PROVIDED RECORDS Block Start

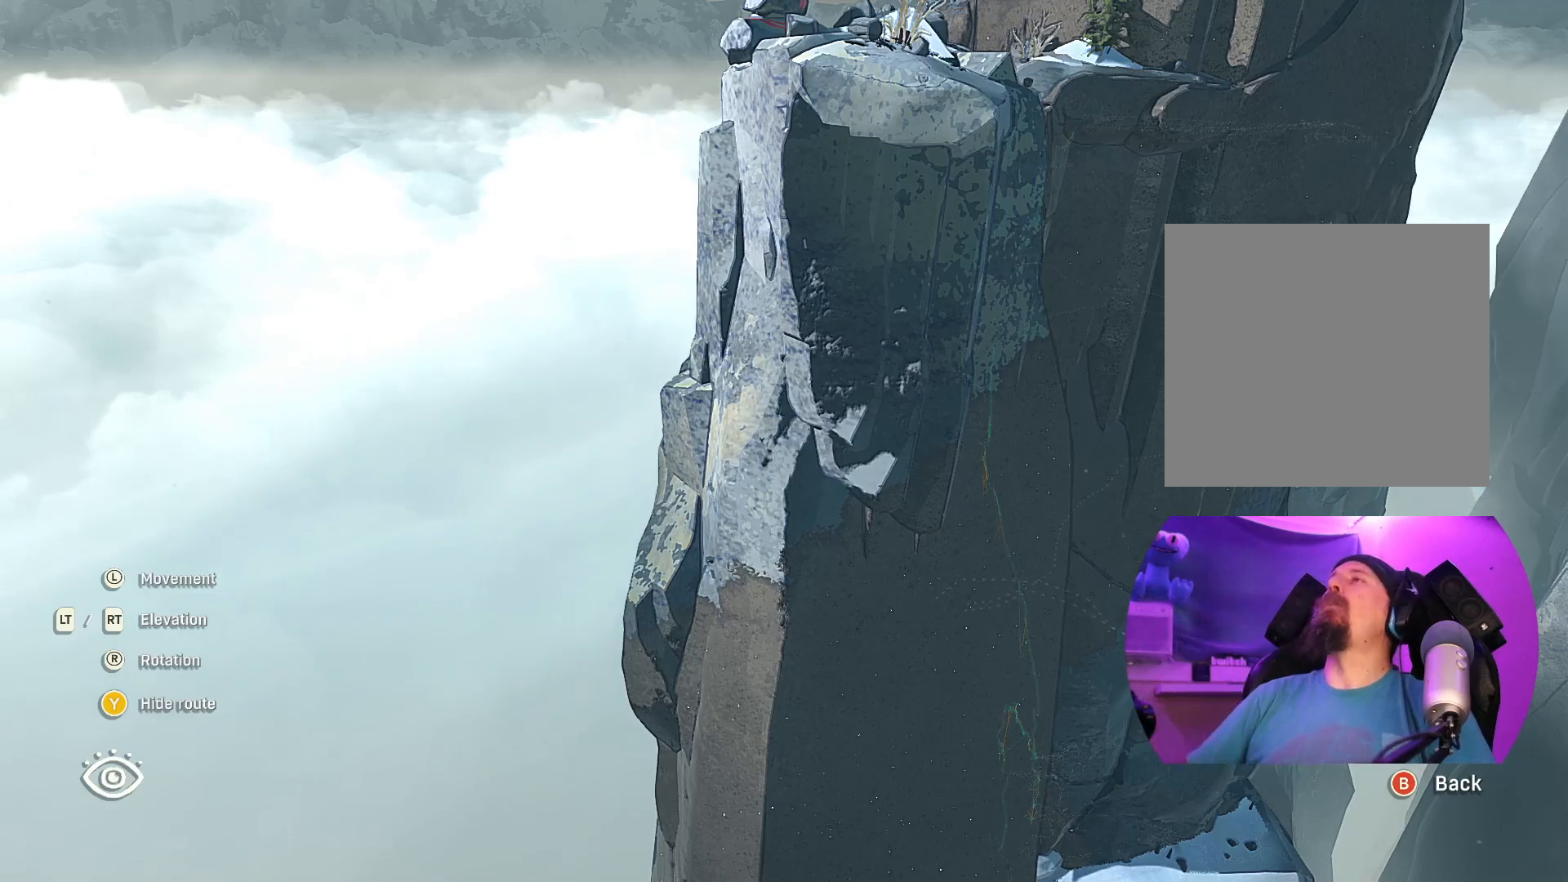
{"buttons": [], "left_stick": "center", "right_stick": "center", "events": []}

PROVIDED RECORDS Block End
PROVIDED RECORDS Block Start

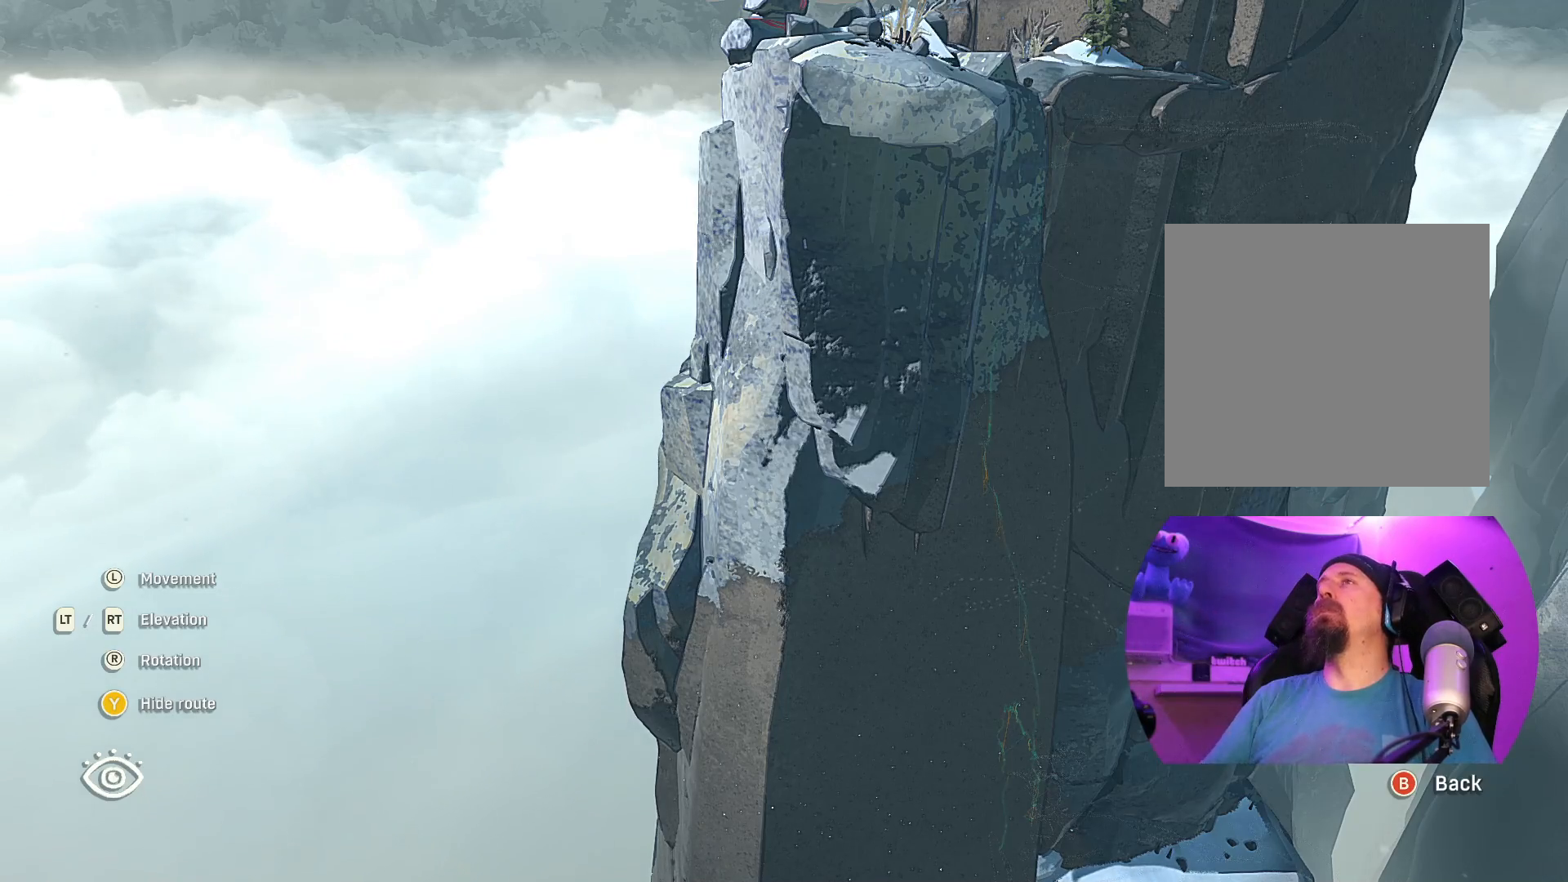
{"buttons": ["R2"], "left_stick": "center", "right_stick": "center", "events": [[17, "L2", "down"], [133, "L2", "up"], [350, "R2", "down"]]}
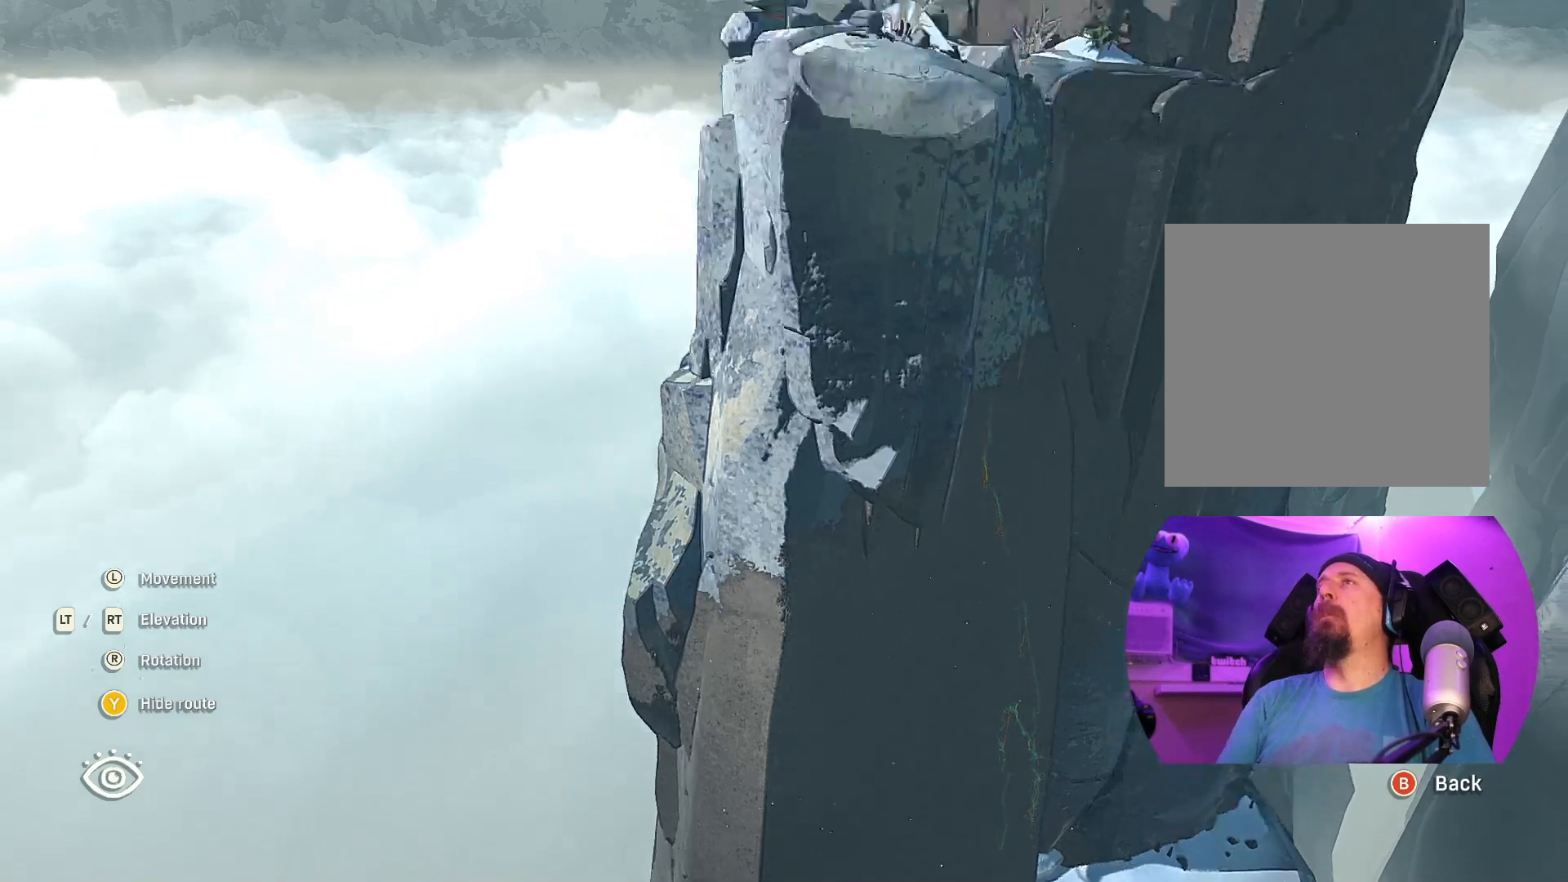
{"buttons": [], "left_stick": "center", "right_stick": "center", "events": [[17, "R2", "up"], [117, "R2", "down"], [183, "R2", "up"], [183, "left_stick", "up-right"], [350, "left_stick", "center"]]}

PROVIDED RECORDS Block End

**TASK**: Look through the entries above, and wherever a line holds the word "down", copy it.

**OUTPUT BELOW**:
{"buttons": ["R2"], "left_stick": "center", "right_stick": "center", "events": [[17, "L2", "down"], [133, "L2", "up"], [350, "R2", "down"]]}
{"buttons": [], "left_stick": "center", "right_stick": "center", "events": [[17, "R2", "up"], [117, "R2", "down"], [183, "R2", "up"], [183, "left_stick", "up-right"], [350, "left_stick", "center"]]}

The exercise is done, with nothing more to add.